Enter: Sunprints, also known as cyanotypes. When sunlight interacts with light-sensitive paper, it changes the color of the exposed paper and leaves a silhouette (like a shadow) of any object placed on top of the paper. Learn how to harness the sun’s energy to create beautiful art using things from nature. 

Materials:
Sunprint paper
Clear Acrylic sheet (not necessary, but it will keep your leaves from blowing away and keep flat on the paper). Some Sunprint paper comes with an acrylic sheet.
Cardboard
The flat tub or tray of water
Plants or objects to print with (see suggestions below)
Lemon Juice (optional)
Sunlight


Examples of objects to use to print with:
A selection of flat leaves and flowers. Objects with detail work the best. Also, objects that are not completely solid (rather, have areas where the light can seep through) make the most interesting prints like ferns or smaller leaves.

Feathers
Glass bottles
Magnetic letters


Step 1:
Arrange your objects on a piece of Sunprint paper out of reach of the sun, preferably in a dark room.  

First place cardboard, then sun print paper and then arrange the objects on top of the paper.

The blue molecules embedded in the paper are sensitive to ultraviolet light. For best results, prepare your print in a place where the sun’s light cannot reach the paper as you arrange objects on top of it. Direct sunlight will expose the paper quickly, but even ambient light in the shade, or in a room with a big window will cause slow exposure of the paper.

Step 2:
Place the clear acrylic sheet on top to flatten and hold your objects flat against the Sunprint paper. 

Use the acrylic sheet when using flat or almost-flat objects to help sharpen the edges between blue and white in your final print. The ambient sunlight outdoors will find its way underneath the edges of your objects if they are not pressed firmly to the paper, resulting in blended contrasts. You can use clothespins or similar to keep everything in place (just make sure they don’t cover the paper or you will get outlines of the clips on your print)



Step 3:
Take your Sunprint paper outside and lay it in direct sunlight for 2-5 minutes.

The areas of the paper exposed to the sun will fade from blue to white. When you see most of the colour disappear from the paper, your print has been fully exposed. If no direct sunlight is available, don’t worry–just expose your print a little longer and wait for the same fading effect. Under cloud cover, the process will take 5-20 minutes depending on the thickness of the clouds.

Step 4:
Rinse your Sunprint paper in water. Watch the white turn into blue and the blue turn into white.

To get the deepest blue that the paper can give, leave it in the water for a while: 1-5 minutes. You can add some lemon juice to the water to help enhance the blue colour. 

Just as the Sun’s light stimulated a chemical change in the previous step, the water stimulates another chemical change in this one. The water causes an oxidation reaction that turns the colourless compound into the deep blue of a finished print and stops the chemical process.

Step 5:
Lay your Sunprint paper flat on an absorbent surface and allow it to dry.

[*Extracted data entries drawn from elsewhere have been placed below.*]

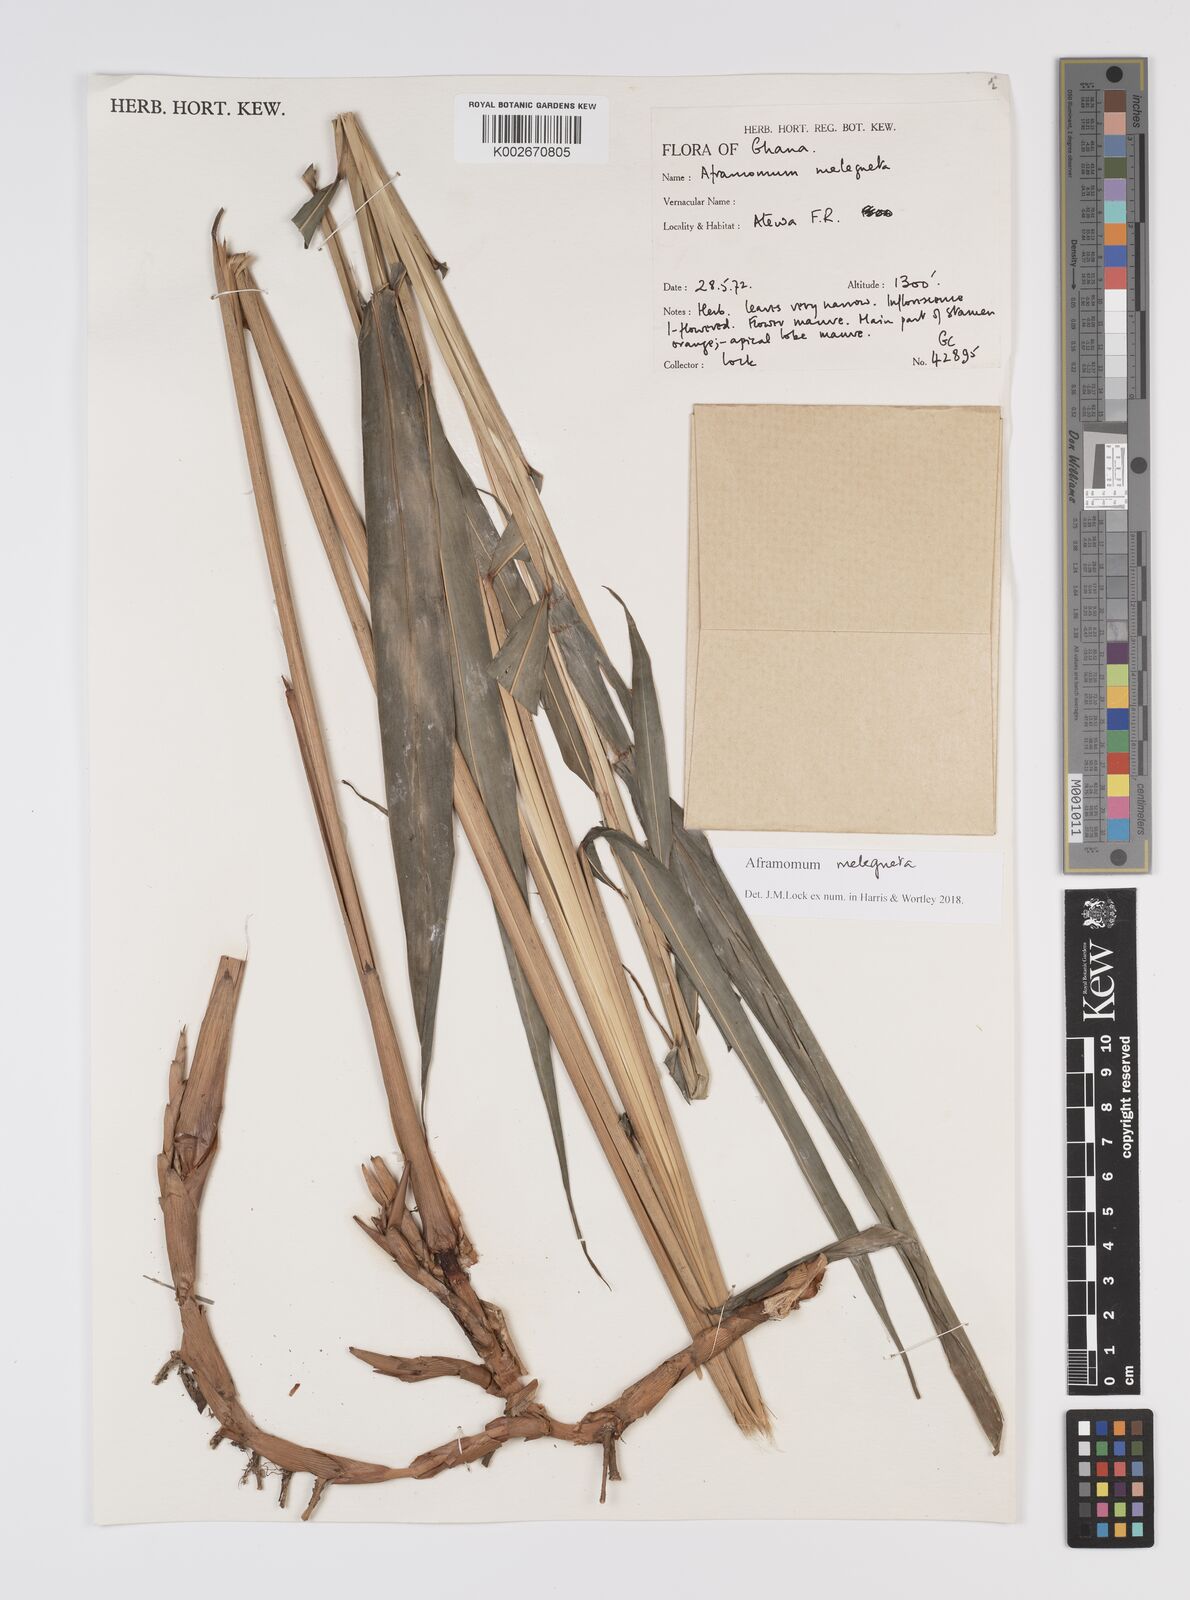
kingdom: Plantae
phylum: Tracheophyta
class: Liliopsida
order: Zingiberales
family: Zingiberaceae
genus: Aframomum
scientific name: Aframomum melegueta
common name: Grains of paradise
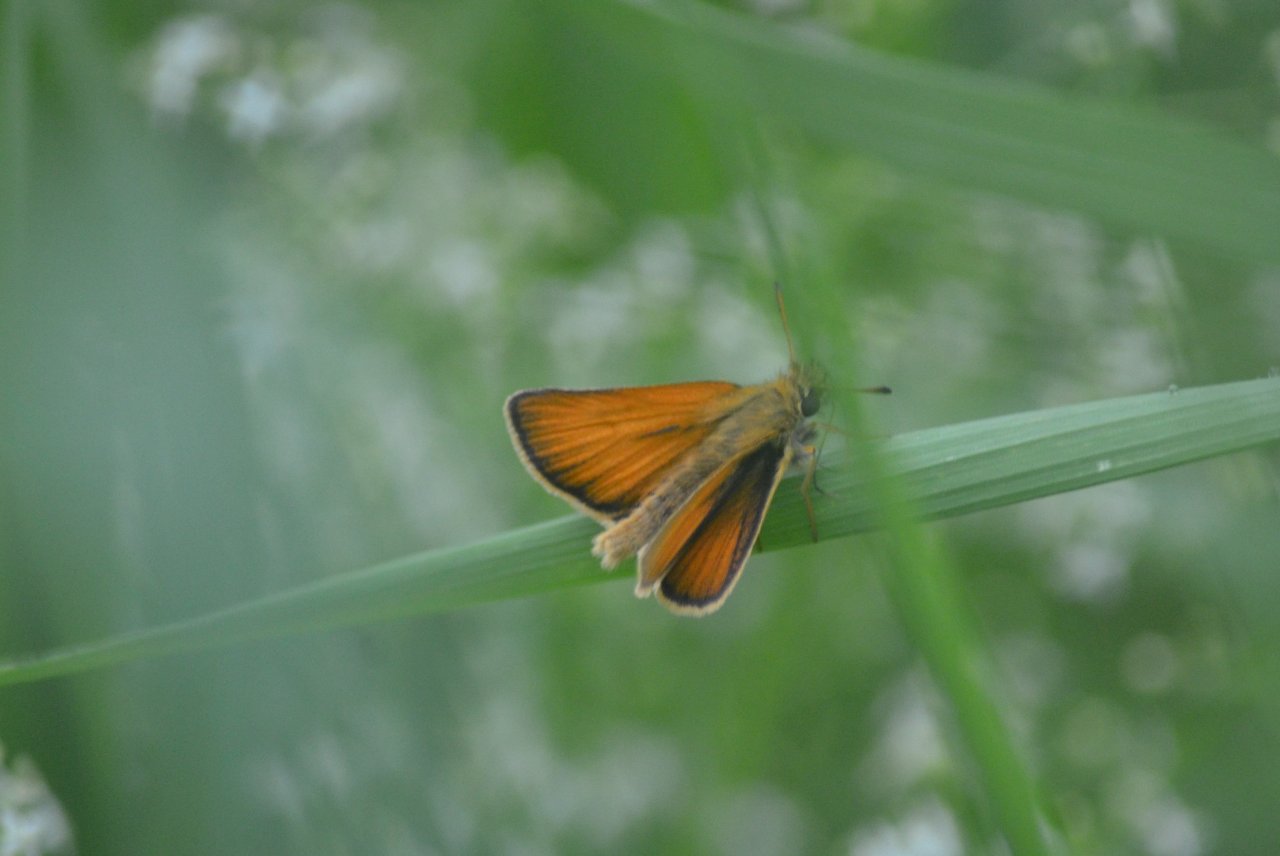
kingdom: Animalia
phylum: Arthropoda
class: Insecta
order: Lepidoptera
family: Hesperiidae
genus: Thymelicus
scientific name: Thymelicus lineola
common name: European Skipper
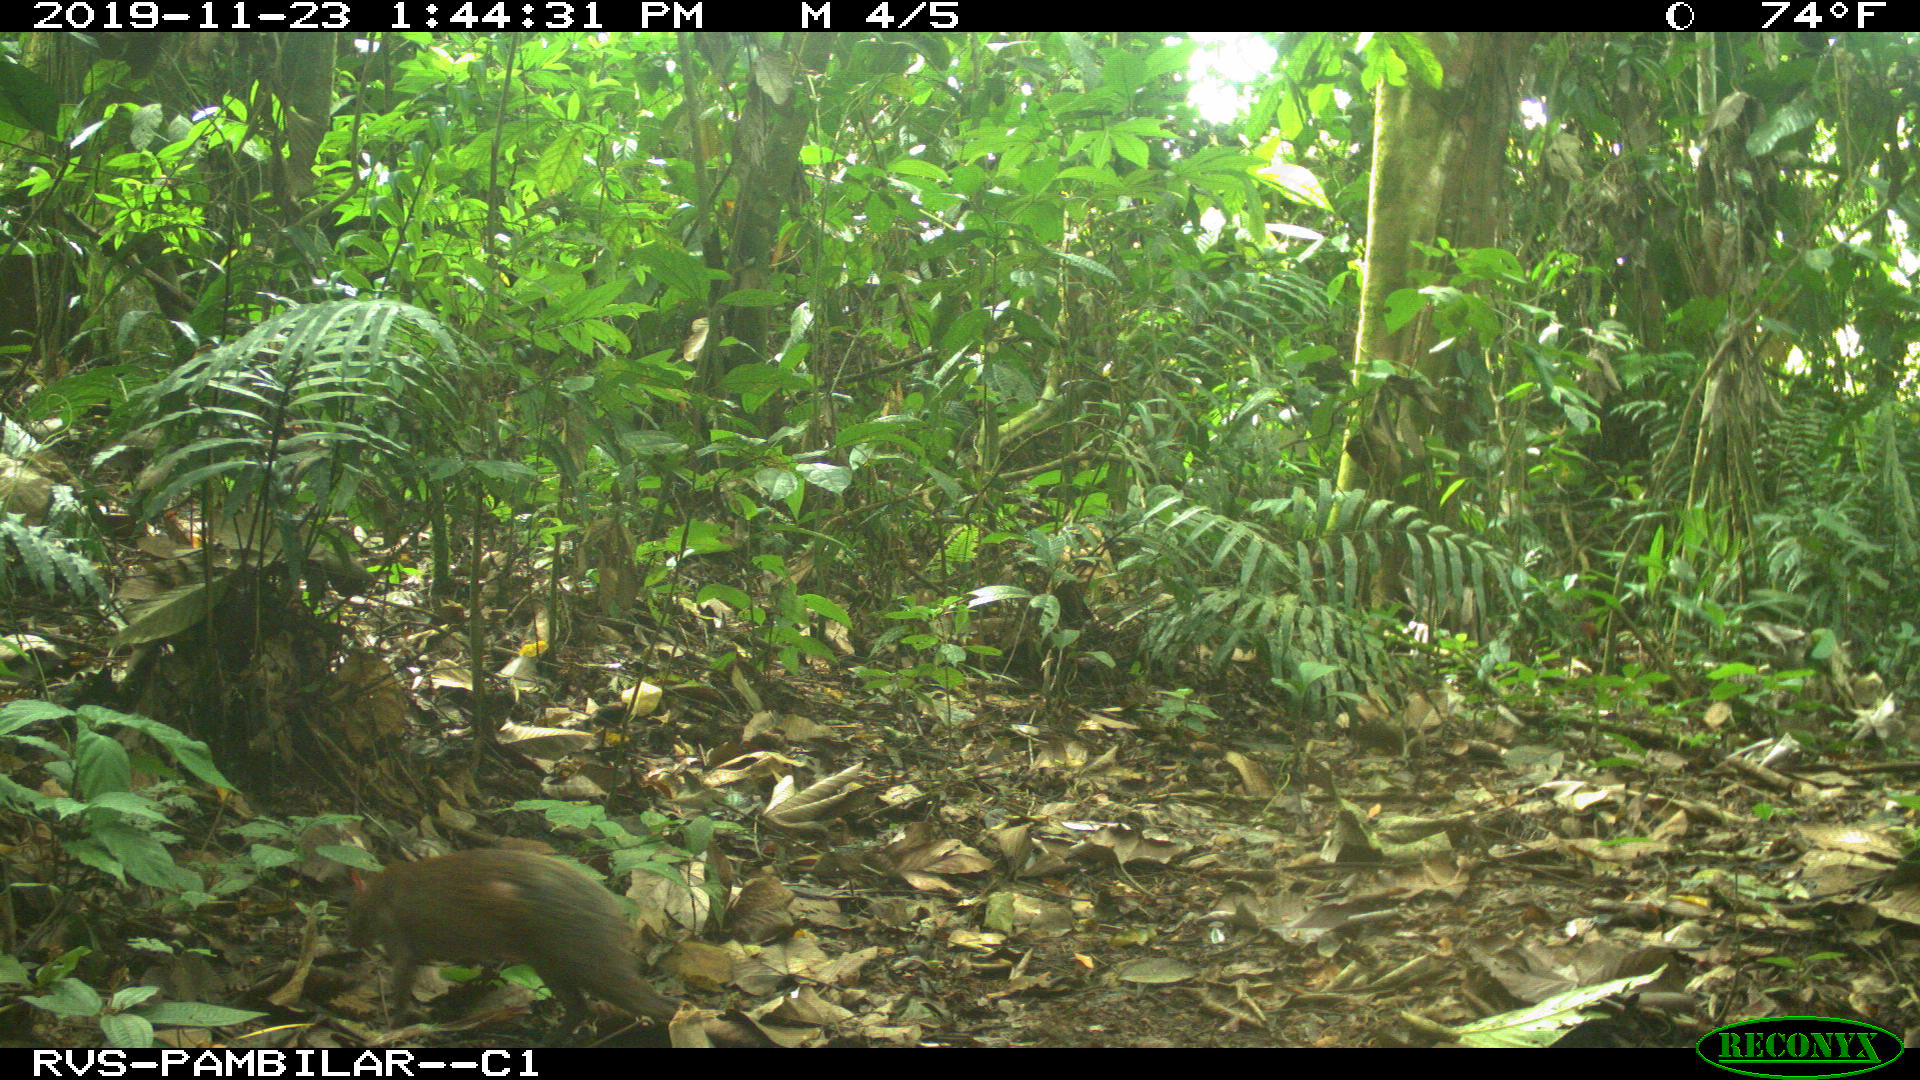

You can use a paper towel or a piece of cardboard for your print while it dries. Putting it on something absorbent will help to avoid the formation of water spots by drawing the water away from the Sunprint paper.

When you take your paper out of the water, the active chemical will not have finished oxidizing. The water remaining in the paper will do the job before it evaporates. By the time it is all gone you will have a beautiful, deep blue print!

There you have it!  A unique and beautiful print. 

Play around with different types of objects, you will be surprised by what you can create.  The Aloha print above was made with protea, a dead centipede and some children’s magnetic letters.  The options are endless!